Review for NeurIPS paper: Node Embeddings and Exact Low-Rank Representations of Complex Networks

NeurIPS 2020

Node Embeddings and Exact Low-Rank Representations of Complex Networks

Review 1

Summary and Contributions: The paper deals with the problem of learning node embeddings based on low-rank matrix factorization. The main question asked concerns the extent to which low-dimensional embeddings can reconstruct sparse graphs with high triangle density – both key properties that can be found in various real-world graphs. In particular, the paper builds upon recent work, which gives a negative answer to the above question. The authors prove that under a non-PSD factorization of the adjacency matrix, the reconstructed graph produced by a simple thresholding function will have a specific maximum node degree and number of triangles. In other words, low-rank factorization models can simultaneously lead to sparsity and high triangle density. Besides, the paper proves exact low-dimensional embedding results for bounded degree graphs. Lastly, by properly choosing the reconstruction loss functions, a new node embedding model is proposed. In almost all cases, the authors theoretically support the findings of the paper. Lastly, empirical results on real-world graphs support the theoretical analysis of the paper.

Strengths: - The paper deals with an important class of models for learning node embeddings, improving our understanding of low-rank factorization models. - A thorough study of the embeddings of bounded degree graphs as well as analysis of the preferential-attachment model. - The paper introduces a simple algorithm that can significantly improve the quality of the representations.

Weaknesses: - The analysis is performed on low-rank factorizations of the adjacency matrix of the graph. Although very interesting, this is quite limited; the majority of recent embedding models factorize more ‘informative’ node proximity matrices. - Similar to the above, the empirical analysis is restricted to simple low-rank factorizations of the adjacency matrix.
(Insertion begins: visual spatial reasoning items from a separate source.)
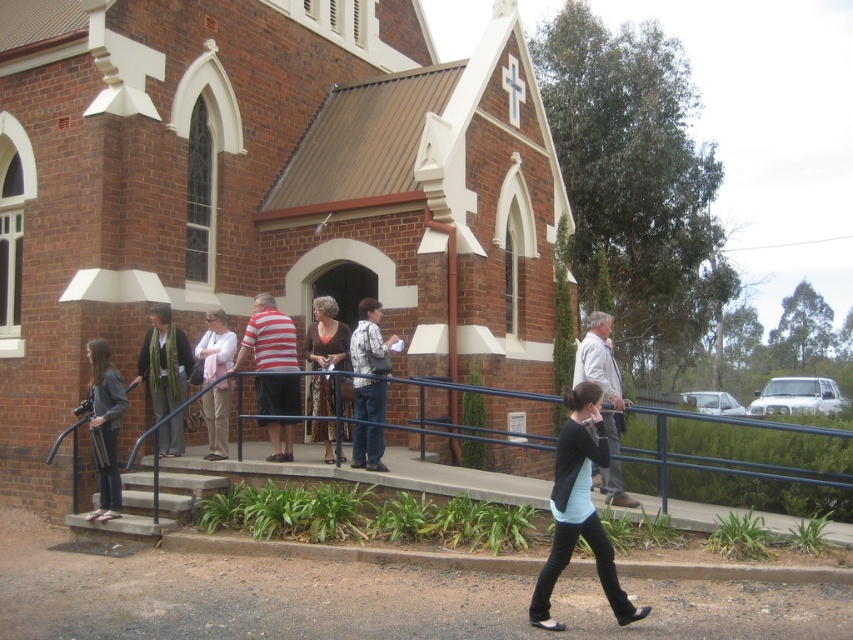
You are standing in front of the brick church and want to take a photo. You notice two points marked in the scene. The first point is at coordinates point (67, 1) and the second is at point (590, 349). Which of these two points is closer to your camera when taking the photo?

Point (67, 1) is closer to the camera than point (590, 349) because it is further to the camera according to the description.

You are standing at the point marked as point (260, 188). Based on the scene description, where are you located?

You are located on the brick church at center, as the point (260, 188) is on brick church at center.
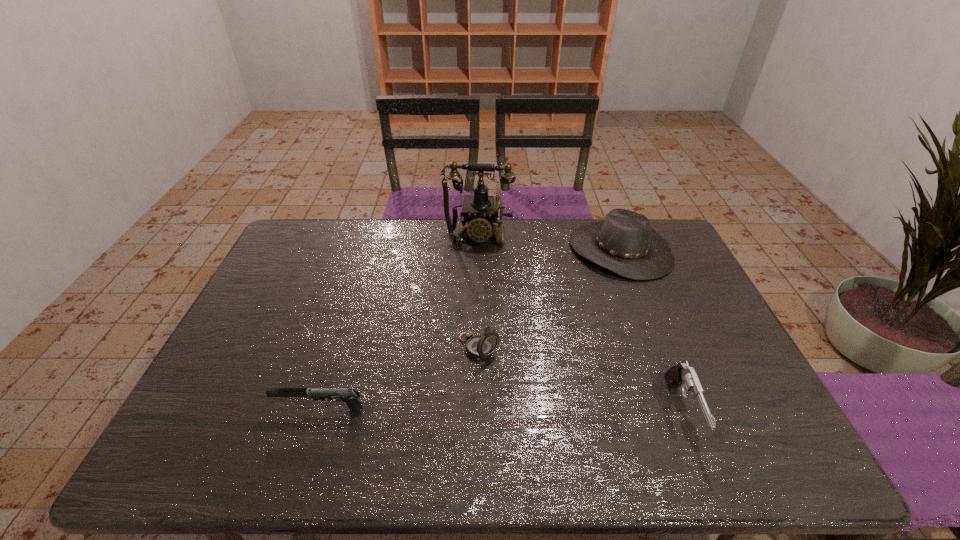
This screenshot has width=960, height=540. Find the location of `vacant space on the desktop that is between the shortest object and the taller gun and is positioned on the rotary dial of the telephone`. vacant space on the desktop that is between the shortest object and the taller gun and is positioned on the rotary dial of the telephone is located at coordinates (457, 410).

This screenshot has width=960, height=540. In order to click on vacant space on the desktop that is between the leftmost object and the taller gun and is positioned on the face of the compass in this screenshot , I will do `click(550, 411)`.

Find the location of a particular element. free spot on the desktop that is between the shortest object and the right gun and is positioned on the front-facing side of the hat is located at coordinates (478, 411).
I guess, considering powers of the adjacency matrix, it will impact some of the proposed properties (e.g., sparsity). - Although not directly in the scope of the paper, it would be interested to examine the impact of the embeddings on tasks beyond graph reconstruction (e.g., link prediction which is very similar, as well as node classification).

Correctness: The claims of the paper seem correct to me. I have tried to examine the proofs and couldn't find any flaw. The empirical methodology also seems correct to me. As I mentioned above though, I would expect to have a more elaborate empirical evaluation including baselines that leverage proximity matrices beyond the adjacency.

Clarity: The paper is well-written. Most of the arguments made are supported theoretically.

Relation to Prior Work: The paper contains detailed description of the prior work. What I missed though is the fact that prior methods have not been used in the empirical evaluation (please see more comments on that below).

Reproducibility: Yes

Additional Feedback: The main findings of the paper are interesting and supplement/extend recent work on the topic. Besides, the proposed reconstruction algorithm, although quite simple, provides interesting results. The are some point though that are not clearly presented or addressed in the paper, and some further investigation might be needed. Most of these points have been mentioned above. Here I will elaborate in more detail: - The analysis is performed on low-rank factorizations of the adjacency matrix of the graph. Although this offers a simple framework upon which interesting theoretical results can be obtained, most of the recent matrix factorization embedding models rely on higher-order proximity matrices. How are the tools developed in the paper able to deal with such models? Is there any generalization? - Similarly, for the empirical analysis. To have a broader view of the capabilities of the proposed model, it would be interesting to examine how higher-order models behave. - In Theorem 5, how arbitrarily large c (maximum degree) can be? In order to control the sparsity of the graph, shouldn’t we focus on the expected degree instead of c? - In Theorem 6, I missed the connection made before to graphs of low sign-rank. For the argument made here, is \sigma() used as shown in the paper or the sign function s()? - What I also missed from the paper, is a more generic evaluation framework, including link prediction and node classification. Even though the paper focuses on graph reconstruction, it would be very interesting to have some discussion/experiments on link prediction (for which the results are expected to be quite similar) and node classification. Typos: - Line157: ‘… mor*e* …’ ==================== I would like to thank the authors for their response. After reading the rebuttal and the comments of the rest reviewers, I decided to retain my score. ====================

Review 2

Summary and Contributions: In this paper, the authors first shown that limitation in the previous impossibility theorem, and prove that graphs with bounded degree and abundance of triangles can be captured by a low-rank model. Furthermore, the authors propose an algorithm that can produce the explicit low-rank decomposition. The experiments demonstrate that the proposed LPCA algorithm is significantly better than the previous TSVD algorithm, and strongly support the theoretical results.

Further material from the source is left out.